#### Dataset entries:

————————

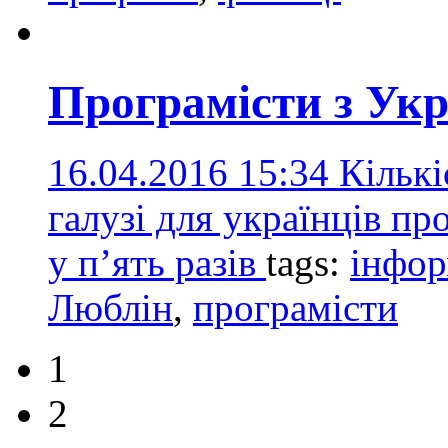
Програмісти з Ук
16.04.2016 15:34
Кількі
галузі для українців пр
у п’ять разів
tags:
інфор
Люблін
,
програмісти
1
2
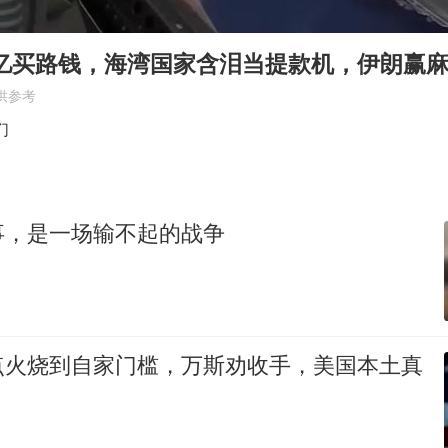
陕西柞水泥石流已致2死 仍有1人失联
牛群和施拉普纳33年后重逢
0亿买路钱，海湾国家含泪当提款机，伊朗赢
上半年国内居民出游人次34.63亿
供参考
刘浩存百花奖开幕式红裙起舞
们
“南湖号”盾构机下线
店主称换“青海拉面”招牌后生意更好
事，是一场输不起的战争
习近平心系体育强国建设
点火烧到自家门槛，万斯劝收手，美国本土真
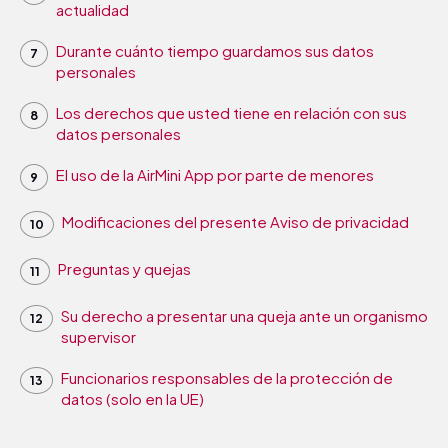
actualidad
Durante cuánto tiempo guardamos sus datos
personales
Los derechos que usted tiene en relación con sus
datos personales
El uso de la AirMini App por parte de menores
Modificaciones del presente Aviso de privacidad
Preguntas y quejas
Su derecho a presentar una queja ante un organismo
supervisor
Funcionarios responsables de la protección de
datos (solo en la UE)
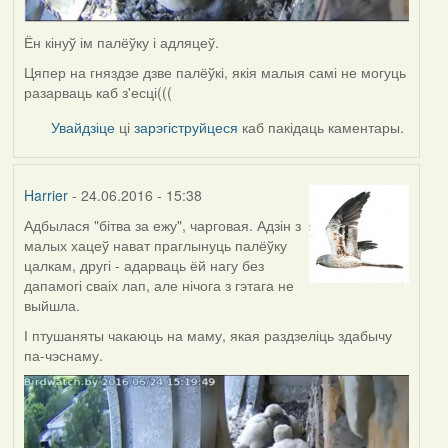
Ён кінуў ім палёўку і адляцеў.
Цяпер на гняздзе дзве палёўкі, якія малыя самі не могуць
разарваць каб з'есці(((
Увайдзіце
ці
зарэгіструйцеся
каб пакідаць каментары.
Harrier
- 24.06.2016 - 15:38
Адбылася "бітва за ежу", чарговая. Адзін з
малых хацеў нават праглынуць палёўку
цалкам, другі - адарваць ёй нагу без
дапамогі сваіх лап, але нічога з гэтага не
выйшла.
І птушаняты чакаюць на маму, якая раздзеліць здабычу
па-чэснаму.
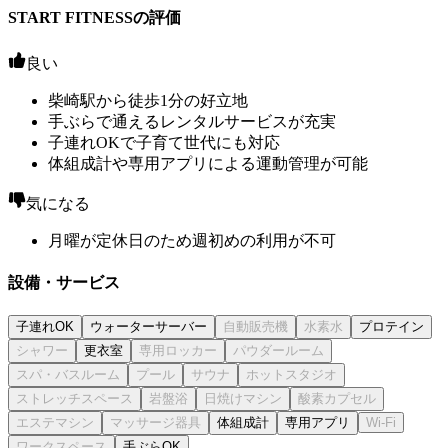
START FITNESSの評価
良い
柴崎駅から徒歩1分の好立地
手ぶらで通えるレンタルサービスが充実
子連れOKで子育て世代にも対応
体組成計や専用アプリによる運動管理が可能
気になる
月曜が定休日のため週初めの利用が不可
設備・サービス
子連れOK
ウォーターサーバー
プロテイン
更衣室
体組成計
専用アプリ
手ぶらOK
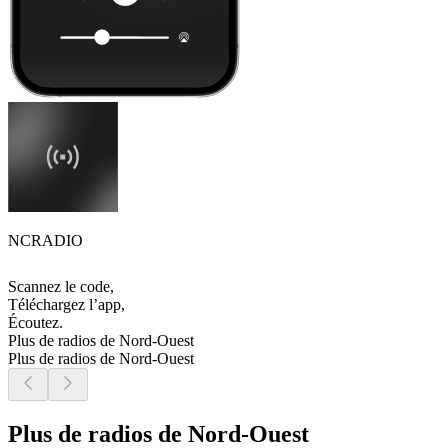
NCRADIO
Scannez le code,
Téléchargez l’app,
Écoutez.
Plus de radios de Nord-Ouest
Plus de radios de Nord-Ouest
Plus de radios de Nord-Ouest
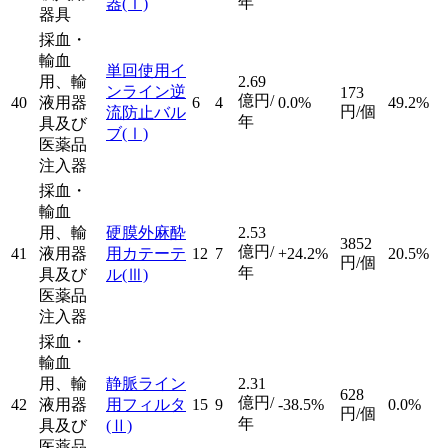
年
器
(Ⅰ)
器具
採血・
輸血
単回使用イ
用、輸
2.69
ンライン逆
173
億円/
40
液用器
6
4
0.0%
49.2%
円/個
流防止バル
年
具及び
ブ
(Ⅰ)
医薬品
注入器
採血・
輸血
用、輸
硬膜外麻酔
2.53
3852
億円/
41
液用器
用カテーテ
12
7
+24.2%
20.5%
円/個
年
具及び
ル
(Ⅲ)
医薬品
注入器
採血・
輸血
用、輸
静脈ライン
2.31
628
億円/
42
液用器
用フィルタ
15
9
-38.5%
0.0%
円/個
年
具及び
(Ⅱ)
医薬品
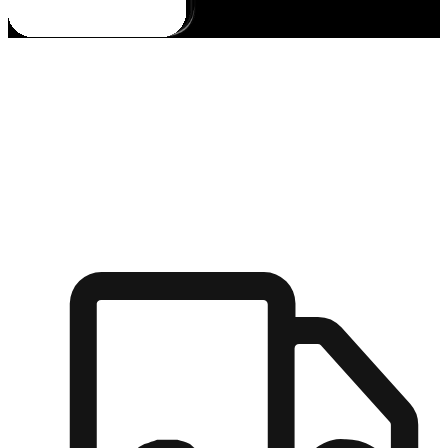
多元彈性物流
無論宅配到家或是到店自取，都能滿足顧客的需求，物流的靈
活度可成為購物決策的關鍵因素。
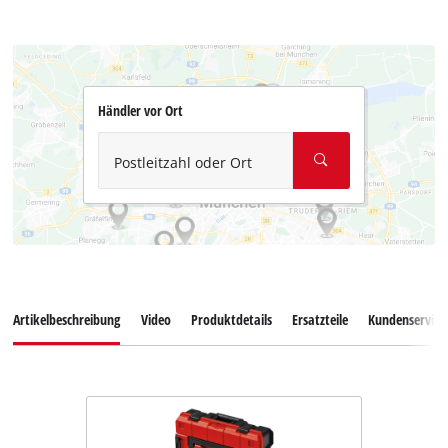
Händler vor Ort
Postleitzahl oder Ort
Artikelbeschreibung
Video
Produktdetails
Ersatzteile
Kundenservice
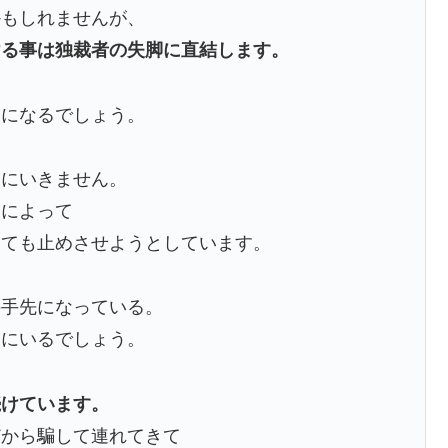
かもしれませんが、
ける事は独裁者の失脚に直結します。
とになるでしょう。
けにいきません。
喝によって
しても止めさせようとしています。
の手先になっている。
国にいるでしょう。
続けています。
どから騙して連れてきて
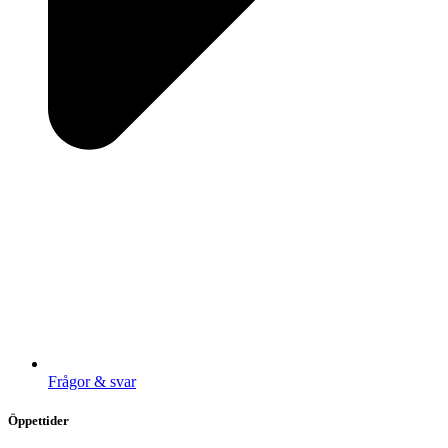
Frågor & svar
Öppettider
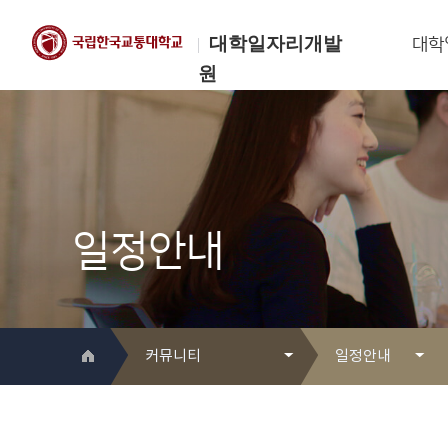
대학일자리개발
대학
원
한국교통대학교
대학일자리개발원
일정안내
커뮤니티
일정안내
대학일자리개발원 소개
Q&A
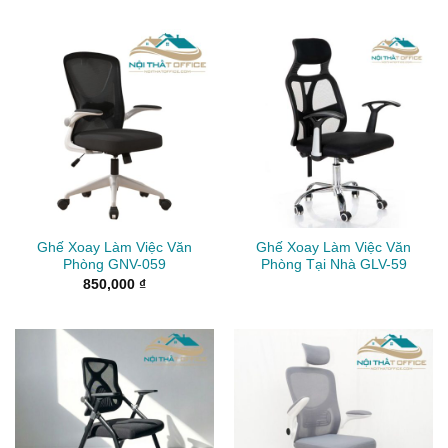
Ghế Xoay Làm Việc Văn
Ghế Xoay Làm Việc Văn
Phòng GNV-059
Phòng Tại Nhà GLV-59
850,000
₫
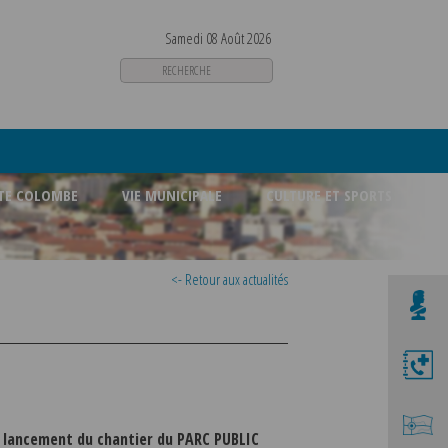
Samedi 08 Août 2026
STE COLOMBE
VIE MUNICIPALE
CULTURE ET SPORTS
<- Retour aux actualités
e
lancement du chantier du PARC PUBLIC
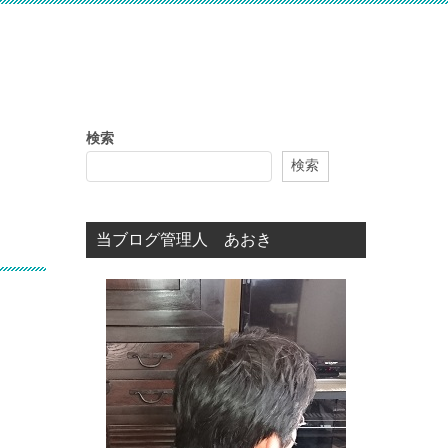
検索
検索
当ブログ管理人 あおき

————————

#### TO-DO ITEM:
Nothing but the exact text of the records should appear in your answer, with no pictures. Please write it out.

#### WRITTEN RESPONSE:
Програмісти з Ук
16.04.2016 15:34
Кількі
галузі для українців пр
у п’ять разів
tags:
інфор
Люблін
,
програмісти
1
2
陕西柞水泥石流已致2死 仍有1人失联
牛群和施拉普纳33年后重逢
0亿买路钱，海湾国家含泪当提款机，伊朗赢
上半年国内居民出游人次34.63亿
供参考
刘浩存百花奖开幕式红裙起舞
们
“南湖号”盾构机下线
店主称换“青海拉面”招牌后生意更好
事，是一场输不起的战争
习近平心系体育强国建设
点火烧到自家门槛，万斯劝收手，美国本土真
actualidad
Durante cuánto tiempo guardamos sus datos
personales
Los derechos que usted tiene en relación con sus
datos personales
El uso de la AirMini App por parte de menores
Modificaciones del presente Aviso de privacidad
Preguntas y quejas
Su derecho a presentar una queja ante un organismo
supervisor
Funcionarios responsables de la protección de
datos (solo en la UE)
Ён кінуў ім палёўку і адляцеў.
Цяпер на гняздзе дзве палёўкі, якія малыя самі не могуць
разарваць каб з'есці(((
Увайдзіце
ці
зарэгіструйцеся
каб пакідаць каментары.
Harrier
- 24.06.2016 - 15:38
Адбылася "бітва за ежу", чарговая. Адзін з
малых хацеў нават праглынуць палёўку
цалкам, другі - адарваць ёй нагу без
дапамогі сваіх лап, але нічога з гэтага не
выйшла.
І птушаняты чакаюць на маму, якая раздзеліць здабычу
па-чэснаму.
START FITNESSの評価
良い
柴崎駅から徒歩1分の好立地
手ぶらで通えるレンタルサービスが充実
子連れOKで子育て世代にも対応
体組成計や専用アプリによる運動管理が可能
気になる
月曜が定休日のため週初めの利用が不可
設備・サービス
子連れOK
ウォーターサーバー
プロテイン
更衣室
体組成計
専用アプリ
手ぶらOK
NCRADIO
Scannez le code,
Téléchargez l’app,
Écoutez.
Plus de radios de Nord-Ouest
Plus de radios de Nord-Ouest
Plus de radios de Nord-Ouest
年
器
(Ⅰ)
器具
採血・
輸血
単回使用イ
用、輸
2.69
ンライン逆
173
億円/
40
液用器
6
4
0.0%
49.2%
円/個
流防止バル
年
具及び
ブ
(Ⅰ)
医薬品
注入器
採血・
輸血
用、輸
硬膜外麻酔
2.53
3852
億円/
41
液用器
用カテーテ
12
7
+24.2%
20.5%
円/個
年
具及び
ル
(Ⅲ)
医薬品
注入器
採血・
輸血
用、輸
静脈ライン
2.31
628
億円/
42
液用器
用フィルタ
15
9
-38.5%
0.0%
円/個
年
具及び
(Ⅱ)
医薬品
多元彈性物流
無論宅配到家或是到店自取，都能滿足顧客的需求，物流的靈
活度可成為購物決策的關鍵因素。
Händler vor Ort
Postleitzahl oder Ort
Artikelbeschreibung
Video
Produktdetails
Ersatzteile
Kundenservice
かもしれませんが、
ける事は独裁者の失脚に直結します。
とになるでしょう。
けにいきません。
喝によって
しても止めさせようとしています。
の手先になっている。
国にいるでしょう。
続けています。
どから騙して連れてきて
Frågor & svar
Öppettider
대학일자리개발
대학
원
한국교통대학교
대학일자리개발원
일정안내
커뮤니티
일정안내
대학일자리개발원 소개
Q&A
Ghế Xoay Làm Việc Văn
Ghế Xoay Làm Việc Văn
Phòng GNV-059
Phòng Tại Nhà GLV-59
850,000
₫
Samedi 08 Août 2026
STE COLOMBE
VIE MUNICIPALE
CULTURE ET SPORTS
<- Retour aux actualités
e
lancement du chantier du PARC PUBLIC
検索
検索
当ブログ管理人 あおき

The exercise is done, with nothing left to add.